Ah sorry, I meant the latest version of merlin-core
is 23.02.01; there's no 23.02.01 container version. The latest version of the Torch container comes with merlin-core 23.2.0
pre-installed, which should be new enough to avoid the merlin.core.compat
error you mentioned. Since you have merlin-core 0.5.0
, I'm guessing you may have installed one of the Merlin libraries from source, some of which have overly permissive version specifiers and can cause this issue. Using the merlin-pytorch 23.02
container, it should be sufficient to pip install merlin-core
after installing any of the other Merlin libraries from source.
@karlhigley , I am using this for the container image
FROM nvcr.io/nvidia/merlin/merlin-pytorch:nightly
I got:
merlin 1.10.0
merlin-core 23.2.1
merlin-dataloader 23.2.1
merlin-models 23.2.0
merlin-systems 0+untagged.1.ge94d2a9
cuda-python 11.8.1
cudf 22.8.0a0+304.g6ca81bbc78.dirty
cupy-cuda117 10.6.0
When I run
import cudf
# import pandas as pd
print('cuDF Version:', cudf.__version__)
I got:
---------------------------------------------------------------------------
ModuleNotFoundError Traceback (most recent call last)
Cell In[2], line 1
----> 1 import cudf
2 # import pandas as pd
3 print('cuDF Version:', cudf.__version__)
File /usr/local/lib/python3.8/dist-packages/cudf/__init__.py:12
8 from numba import config as numba_config, cuda
10 import rmm
---> 12 from cudf.api.types import dtype
13 from cudf import api, core, datasets, testing
14 from cudf._version import get_versions
File /usr/local/lib/python3.8/dist-packages/cudf/api/__init__.py:3
1 # Copyright (c) 2021, NVIDIA CORPORATION.
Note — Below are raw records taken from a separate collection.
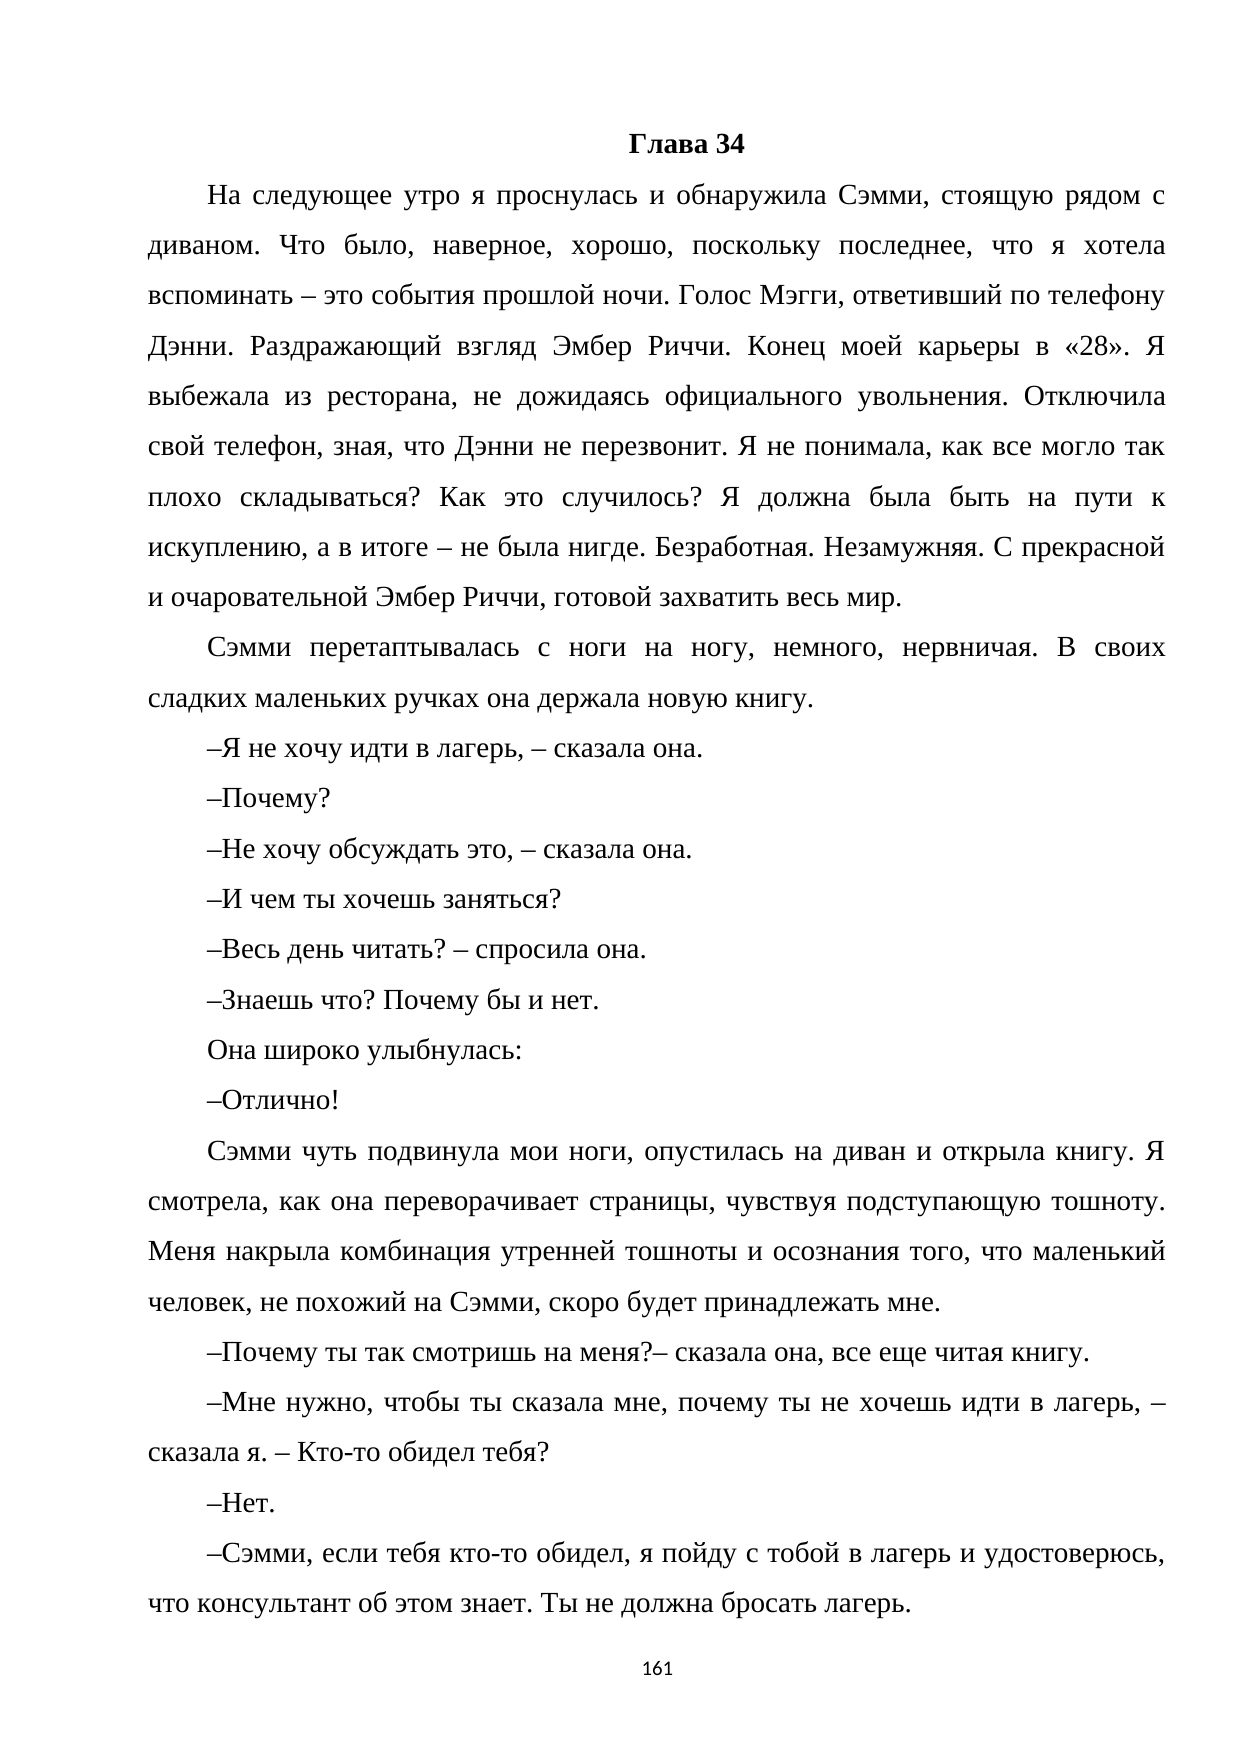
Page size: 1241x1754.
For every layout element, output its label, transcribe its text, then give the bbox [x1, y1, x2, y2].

text –Знаешь что? Почему бы и нет. [148, 982, 1167, 1015]
text –Не хочу обсуждать это, – сказала она. [148, 831, 1167, 864]
text Сэмми чуть подвинула мои ноги, опустилась на диван и открыла книгу. Я смотрела, как она переворачивает страницы, чувствуя подступающую тошноту. Меня накрыла комбинация утренней тошноты и осознания того, что маленький человек, не похожий на Сэмми, скоро будет принадлежать мне. [148, 1133, 1167, 1317]
text –Почему? [148, 781, 1167, 814]
text –И чем ты хочешь заняться? [148, 881, 1167, 915]
text На следующее утро я проснулась и обнаружила Сэмми, стоящую рядом с диваном. Что было, наверное, хорошо, поскольку последнее, что я хотела вспоминать – это события прошлой ночи. Голос Мэгги, ответивший по телефону Дэнни. Раздражающий взгляд Эмбер Риччи. Конец моей карьеры в «28». Я выбежала из ресторана, не дожидаясь официального увольнения. Отключила свой телефон, зная, что Дэнни не перезвонит. Я не понимала, как все могло так плохо складываться? Как это случилось? Я должна была быть на пути к искуплению, а в итоге – не была нигде. Безработная. Незамужняя. С прекрасной и очаровательной Эмбер Риччи, готовой захватить весь мир. [148, 177, 1167, 613]
text Сэмми перетаптывалась с ноги на ногу, немного, нервничая. В своих сладких маленьких ручках она держала новую книгу. [148, 629, 1167, 713]
text –Сэмми, если тебя кто-то обидел, я пойду с тобой в лагерь и удостоверюсь, что консультант об этом знает. Ты не должна бросать лагерь. [148, 1535, 1167, 1619]
text –Весь день читать? – спросила она. [148, 931, 1167, 965]
text –Нет. [148, 1485, 1167, 1518]
text –Я не хочу идти в лагерь, – сказала она. [148, 730, 1167, 764]
text –Отлично! [148, 1082, 1167, 1116]
text –Почему ты так смотришь на меня?– сказала она, все еще читая книгу. [148, 1334, 1167, 1367]
text Она широко улыбнулась: [148, 1032, 1167, 1066]
text Глава 34 [148, 126, 1167, 160]
text –Мне нужно, чтобы ты сказала мне, почему ты не хочешь идти в лагерь, – сказала я. – Кто-то обидел тебя? [148, 1384, 1167, 1468]
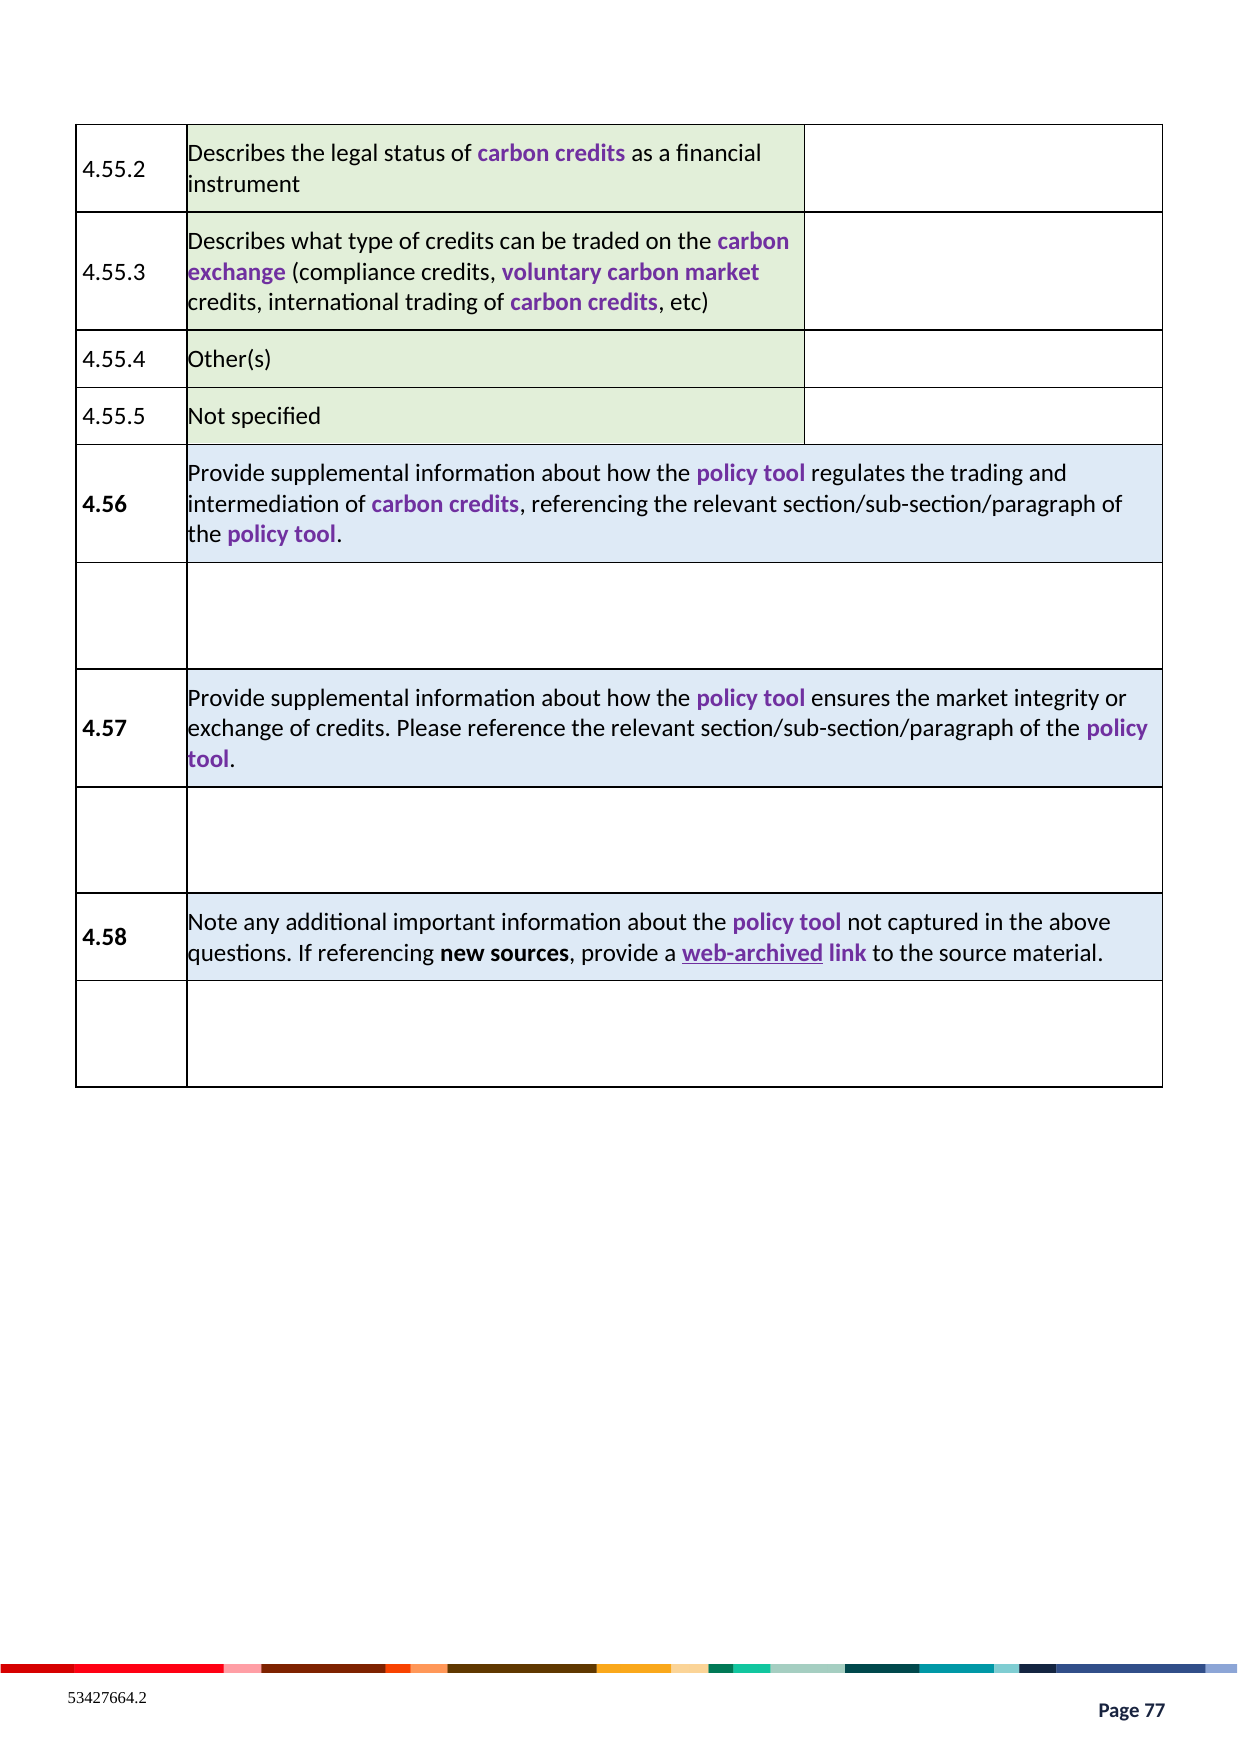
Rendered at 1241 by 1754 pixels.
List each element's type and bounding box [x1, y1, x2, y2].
----> 3 from cudf.api import extensions, types
5 __all__ = ["extensions", "types"]
File /usr/local/lib/python3.8/dist-packages/cudf/api/types.py:18
15 from pandas.api import types as pd_types
17 import cudf
---> 18 from cudf.core.dtypes import ( # noqa: F401
19 _BaseDtype,
20 dtype,
21 is_categorical_dtype,
22 is_decimal32_dtype,
23 is_decimal64_dtype,
24 is_decimal128_dtype,
25 is_decimal_dtype,
26 is_interval_dtype,
27 is_list_dtype,
28 is_struct_dtype,
29 )
32 def is_numeric_dtype(obj):
33 """Check whether the provided array or dtype is of a numeric dtype.
34
35 Parameters
(...)
43 Whether or not the array or dtype is of a numeric dtype.
44 """
File /usr/local/lib/python3.8/dist-packages/cudf/core/dtypes.py:13
11 from pandas.api import types as pd_types
12 from pandas.api.extensions import ExtensionDtype
---> 13 from pandas.core.arrays._arrow_utils import ArrowIntervalType
14 from pandas.core.dtypes.dtypes import (
15 CategoricalDtype as pd_CategoricalDtype,
16 CategoricalDtypeType as pd_CategoricalDtypeType,
17 )
19 import cudf
ModuleNotFoundError: No module named 'pandas.core.arrays._arrow_utils'
You can build an image that way, but we don't generally guarantee the stability of the nightly images. Are you seeing the same issue building
FROM nvcr.io/nvidia/merlin/merlin-pytorch:23.02
?
@karlhigley , yes, I got the same error for
FROM nvcr.io/nvidia/merlin/merlin-pytorch:23.02
@jperez999 Are there known version incompatibility issues between Pandas and cuDF that might explain this?